A total of 602 patients were studied. Each patient received Nexavar or a placebo. Both groups were comparable with regard to age, gender, race, the stage and other characteristics of their cancer, and the types of cancer treatment they had received before entering the clinical trial.
The trial was stopped after a planned interim analysis showed a statistically significant advantage in overall survival for the patients who had received Nexavar. Patients who received Nexavar survived a median of 10.7 months while patients who received placebo survived a median of 7.9 months.
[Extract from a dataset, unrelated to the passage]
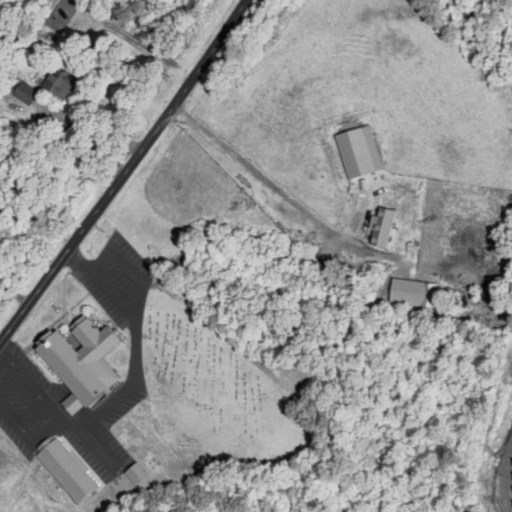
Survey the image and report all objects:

A separate analysis showed that tumors progressed more slowly in patients who received Nexavar compared to patients who had received placebo.
The most common adverse reactions that have been observed in patients taking Nexavar (for hepatocellular carcinoma or renal cell carcinoma) are fatigue, weight loss, rash or superficial skin shedding, hand or foot skin reaction, hair loss, diarrhea, anorexia, nausea and abdominal pain. Twenty percent or more of patients had experienced at least one of these reactions. In patients with hepatocellular carcinoma, diarrhea was reported in 55 percent of patients who received Nexavar. Inadequate blood supply to the heart or heart attack were reported in 2.7 percent of patients who received Nexavar, compared to 1.3 percent for patients who received placebo. New high blood pressure was reported in 9 percent of patients who received Nexavar, compared to 4 percent of patients who received placebo.
Elevated serum lipase, an enzyme that measures liver function, occurred in 40 percent of patients who received Nexavar, compared to 37 percent of patients who received placebo, and hypophosphatemia, or low blood levels of phosphate, occurred in 35 percent of patients who received Nexavar, compared to 11 percent of patients who received placebo.
Nexavar comes in 200 milligram tablets and the usual dose is two tablets (400 milligrams) taken twice a day on an empty stomach.
Nexavar is manufactured by Bayer HealthCare AG, Leverkusen, Germany for Bayer Pharmaceuticals Corporation, West Haven, Conn. and by Onyx Pharmaceuticals, Inc., Emeryville, Calif.